The Office of Information Policy (OIP) recently published its annual Summary and Assessment of the Chief FOIA Officer Reports for 2016. It’s hard to take their findings seriously, however, when they conclude that agencies earned overwhelmingly positive marks despite growing dissatisfaction among requesters who use the Freedom of Information Act (FOIA).
Two good examples of bad methodology can easily be found in the survey questions OIP used to rate both: 1) how well agencies implement the President’s and the Attorney General Holder’s instructions to proactively disclose documents where possible; and 2) how well agencies are reducing their backlogs of FOIA requests. These examples reflect the larger problem with FOIA implementation: that agencies are less focused on the quality of responses and released records, and more about complying with the law’s requirements on paper.
Frequent FOIA requesters are frustrated with both of these aspects, so the perfunctory questions of whether an agency has a process to identify proactive disclosures or if the backlog has decreased don’t get to the root of the problems.

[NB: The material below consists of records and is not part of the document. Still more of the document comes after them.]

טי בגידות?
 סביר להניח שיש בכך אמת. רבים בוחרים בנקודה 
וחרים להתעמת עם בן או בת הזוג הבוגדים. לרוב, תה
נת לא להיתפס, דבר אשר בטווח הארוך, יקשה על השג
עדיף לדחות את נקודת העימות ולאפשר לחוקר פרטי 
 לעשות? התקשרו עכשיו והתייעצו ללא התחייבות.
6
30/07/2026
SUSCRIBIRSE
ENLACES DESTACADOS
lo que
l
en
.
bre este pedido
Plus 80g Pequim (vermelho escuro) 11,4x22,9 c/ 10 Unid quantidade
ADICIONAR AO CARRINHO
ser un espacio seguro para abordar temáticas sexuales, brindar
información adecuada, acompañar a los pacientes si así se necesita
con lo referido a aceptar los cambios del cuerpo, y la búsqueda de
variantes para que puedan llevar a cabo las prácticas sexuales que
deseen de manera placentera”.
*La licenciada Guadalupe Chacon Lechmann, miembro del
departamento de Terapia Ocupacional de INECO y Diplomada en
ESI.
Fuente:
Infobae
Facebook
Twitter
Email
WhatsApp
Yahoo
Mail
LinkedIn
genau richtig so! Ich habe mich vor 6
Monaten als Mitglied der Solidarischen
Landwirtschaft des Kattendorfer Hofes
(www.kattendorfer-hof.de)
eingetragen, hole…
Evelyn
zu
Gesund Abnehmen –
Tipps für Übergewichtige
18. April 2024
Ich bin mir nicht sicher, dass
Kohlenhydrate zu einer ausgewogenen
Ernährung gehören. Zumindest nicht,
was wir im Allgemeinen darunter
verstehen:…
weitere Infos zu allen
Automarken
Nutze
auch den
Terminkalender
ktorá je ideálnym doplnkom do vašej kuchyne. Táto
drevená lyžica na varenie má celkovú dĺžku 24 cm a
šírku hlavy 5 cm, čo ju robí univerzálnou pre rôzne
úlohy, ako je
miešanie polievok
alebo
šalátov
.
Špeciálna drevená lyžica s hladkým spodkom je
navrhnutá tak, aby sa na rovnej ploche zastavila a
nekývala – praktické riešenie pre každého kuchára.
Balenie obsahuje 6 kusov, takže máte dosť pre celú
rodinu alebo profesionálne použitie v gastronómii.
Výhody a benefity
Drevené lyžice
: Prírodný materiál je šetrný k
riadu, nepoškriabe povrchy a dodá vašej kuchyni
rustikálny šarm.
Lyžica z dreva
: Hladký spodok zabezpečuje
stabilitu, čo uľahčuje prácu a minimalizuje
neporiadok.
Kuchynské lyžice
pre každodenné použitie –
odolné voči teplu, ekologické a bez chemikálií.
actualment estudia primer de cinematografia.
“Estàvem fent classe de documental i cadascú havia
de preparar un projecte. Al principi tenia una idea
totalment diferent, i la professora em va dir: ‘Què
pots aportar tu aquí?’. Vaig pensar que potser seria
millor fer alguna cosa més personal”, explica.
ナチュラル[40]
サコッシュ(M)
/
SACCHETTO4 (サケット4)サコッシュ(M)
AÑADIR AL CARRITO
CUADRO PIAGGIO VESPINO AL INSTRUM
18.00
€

OIP should more thoroughly examine whether the processes for determining if records are ripe for proactive disclosure are working before rubber-stamping a 100% satisfactory rating because an agency merely has a process. For example, OIP should be asking what kinds of records are being proactively posted. Agencies who just post their annual reports online, a great practice, shouldn’t receive the same marks as an agency who actively posts records that may interest the public as they are created.

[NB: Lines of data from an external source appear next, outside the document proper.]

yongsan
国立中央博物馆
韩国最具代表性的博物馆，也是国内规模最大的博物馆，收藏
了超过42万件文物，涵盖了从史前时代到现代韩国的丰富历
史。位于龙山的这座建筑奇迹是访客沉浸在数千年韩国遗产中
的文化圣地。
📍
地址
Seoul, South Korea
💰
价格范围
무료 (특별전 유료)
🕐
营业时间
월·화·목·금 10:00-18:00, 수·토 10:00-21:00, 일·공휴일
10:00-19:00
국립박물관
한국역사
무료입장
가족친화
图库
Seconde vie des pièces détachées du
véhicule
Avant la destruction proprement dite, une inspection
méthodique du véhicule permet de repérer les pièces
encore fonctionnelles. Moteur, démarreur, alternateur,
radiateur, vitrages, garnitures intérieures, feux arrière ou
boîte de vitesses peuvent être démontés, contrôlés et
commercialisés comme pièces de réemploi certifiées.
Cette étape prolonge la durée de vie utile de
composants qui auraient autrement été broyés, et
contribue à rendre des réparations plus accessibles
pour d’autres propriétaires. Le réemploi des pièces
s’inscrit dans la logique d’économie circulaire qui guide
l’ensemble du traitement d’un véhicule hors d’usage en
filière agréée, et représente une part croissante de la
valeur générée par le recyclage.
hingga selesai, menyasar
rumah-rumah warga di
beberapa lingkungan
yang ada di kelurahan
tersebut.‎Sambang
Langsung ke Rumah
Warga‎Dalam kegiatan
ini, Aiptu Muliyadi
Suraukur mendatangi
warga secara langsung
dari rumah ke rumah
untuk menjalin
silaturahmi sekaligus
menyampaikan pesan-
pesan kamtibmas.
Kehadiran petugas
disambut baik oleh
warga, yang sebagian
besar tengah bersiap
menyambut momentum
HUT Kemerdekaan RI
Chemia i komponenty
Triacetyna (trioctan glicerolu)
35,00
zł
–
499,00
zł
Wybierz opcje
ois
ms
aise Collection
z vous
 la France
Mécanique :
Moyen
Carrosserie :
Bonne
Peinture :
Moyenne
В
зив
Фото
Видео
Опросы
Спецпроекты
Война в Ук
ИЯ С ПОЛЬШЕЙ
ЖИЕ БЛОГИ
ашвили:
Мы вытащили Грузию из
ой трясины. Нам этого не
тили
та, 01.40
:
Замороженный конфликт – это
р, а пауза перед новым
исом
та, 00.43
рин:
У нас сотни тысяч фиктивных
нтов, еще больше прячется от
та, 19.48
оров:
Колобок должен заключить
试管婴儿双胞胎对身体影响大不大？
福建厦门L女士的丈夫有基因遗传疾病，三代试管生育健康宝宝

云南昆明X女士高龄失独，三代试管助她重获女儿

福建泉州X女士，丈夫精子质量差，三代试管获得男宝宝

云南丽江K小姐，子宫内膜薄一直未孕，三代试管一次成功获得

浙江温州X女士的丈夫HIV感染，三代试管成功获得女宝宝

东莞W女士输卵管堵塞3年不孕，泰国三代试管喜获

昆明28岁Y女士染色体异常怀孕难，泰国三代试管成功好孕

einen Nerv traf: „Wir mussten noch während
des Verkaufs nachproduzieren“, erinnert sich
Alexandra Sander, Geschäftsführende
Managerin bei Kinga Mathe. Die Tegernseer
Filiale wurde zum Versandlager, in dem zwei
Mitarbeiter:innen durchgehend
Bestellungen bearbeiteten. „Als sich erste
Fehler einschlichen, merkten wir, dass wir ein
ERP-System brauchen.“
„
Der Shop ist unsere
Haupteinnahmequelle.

Similarly, OIP should require agencies to report how many backlogged requests were closed due to a requester withdrawing his or her request versus how many requesters had their requests closed on them because the requester didn’t answer a “still interested letter” in a timely manner.

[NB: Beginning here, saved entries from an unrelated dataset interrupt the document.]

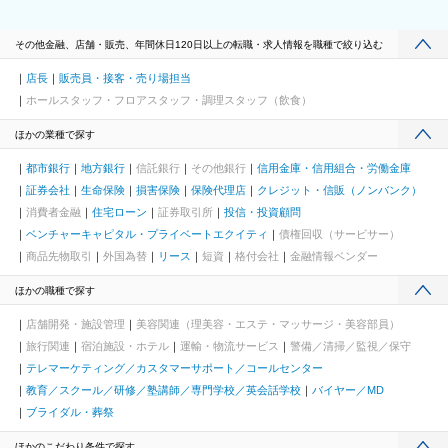
その他金融、店舗・販売、年間休日120日以上の転職・求人情報を職種で絞り込む
店長
販売員・接客・売り場担当
ホールスタッフ・フロアスタッフ・調理スタッフ（飲食）
ほかの業種で探す
都市銀行
地方銀行
信託銀行
その他銀行
信用金庫・信用組合・労働金庫
証券会社
生命保険
損害保険
保険代理店
クレジット・信販（ノンバンク）
消費者金融
住宅ローン
証券取引所
投信・投資顧問
ベンチャーキャピタル・プライベートエクイティ
債権回収（サービサー）
商品先物取引
外国為替
リース
短資
格付会社
金融情報ベンダー
ほかの職種で探す
店舗開発・施設管理
美容関連（理美容・エステ・マッサージ・美容部員）
旅行関連
宿泊施設・ホテル
運輸・物流サービス
警備／清掃／監視／保守
テレマーケティング／カスタマーサポート／コールセンター
教育／スクール／研修／塾講師／専門学校／英会話学校
バイヤー／MD
ブライダル・葬祭
ほかのこだわり条件で探す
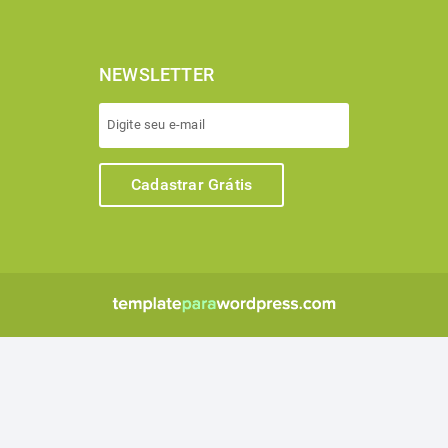
NEWSLETTER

Reducing the backlogs of requests is a great initiative for agencies to take. However, the purpose of FOIA isn’t to have a zero balance of requests, it is to release non-protected information to the public in a timely and responsive manner.
Given these questions and ratings, it is unsurprising that OIP declares agency implementation of FOIA a success. However, given the unrest among the users of FOIA, it is also unsurprising that in a House Committee on Government Oversight and Reform hearing last year, Chairman Jason Chaffetz told the head of OIP that she was “living in la-la land” if she really believed OIP’s determination that agencies are doing a great job implementing FOIA.
In order to fully capture the state of FOIA implementation in agencies today, OIP’s methodology in these annual reports needs to include questions that get to the heart of the issues of implementation – not ones that provide a figurative check box for agencies to pat themselves on the back for a job well done.